(Stored entries)
******
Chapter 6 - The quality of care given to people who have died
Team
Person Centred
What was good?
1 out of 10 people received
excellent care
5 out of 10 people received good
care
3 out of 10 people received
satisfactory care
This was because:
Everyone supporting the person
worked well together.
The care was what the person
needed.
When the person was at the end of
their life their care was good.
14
******
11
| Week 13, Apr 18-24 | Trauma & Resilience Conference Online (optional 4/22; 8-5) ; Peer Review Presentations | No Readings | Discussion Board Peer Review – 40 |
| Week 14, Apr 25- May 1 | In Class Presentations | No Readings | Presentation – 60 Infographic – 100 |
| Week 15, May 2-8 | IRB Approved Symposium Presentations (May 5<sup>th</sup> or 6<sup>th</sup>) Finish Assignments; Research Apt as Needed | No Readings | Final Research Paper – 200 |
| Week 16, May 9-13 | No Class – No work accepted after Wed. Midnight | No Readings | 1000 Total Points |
******
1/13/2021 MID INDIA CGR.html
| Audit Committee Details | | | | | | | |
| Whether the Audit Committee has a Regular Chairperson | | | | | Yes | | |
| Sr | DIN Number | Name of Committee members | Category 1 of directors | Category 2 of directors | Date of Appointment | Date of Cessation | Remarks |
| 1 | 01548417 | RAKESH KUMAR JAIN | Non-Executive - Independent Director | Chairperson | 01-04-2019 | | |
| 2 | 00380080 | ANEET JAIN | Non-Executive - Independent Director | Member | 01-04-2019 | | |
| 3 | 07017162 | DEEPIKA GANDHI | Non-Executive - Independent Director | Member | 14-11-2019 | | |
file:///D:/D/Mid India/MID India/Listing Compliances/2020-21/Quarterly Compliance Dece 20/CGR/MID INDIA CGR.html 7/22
******
Problem requirements » Given the records above, reproduce precisely and only the lines between the line holding "Member | 01-04-2019 | | |" and the line holding "file:///D:/D/Mid India/MID India/Listing", inclusive.

Answer for this exercise »
| 2 | 00380080 | ANEET JAIN | Non-Executive - Independent Director | Member | 01-04-2019 | | |
| 3 | 07017162 | DEEPIKA GANDHI | Non-Executive - Independent Director | Member | 14-11-2019 | | |
file:///D:/D/Mid India/MID India/Listing Compliances/2020-21/Quarterly Compliance Dece 20/CGR/MID INDIA CGR.html 7/22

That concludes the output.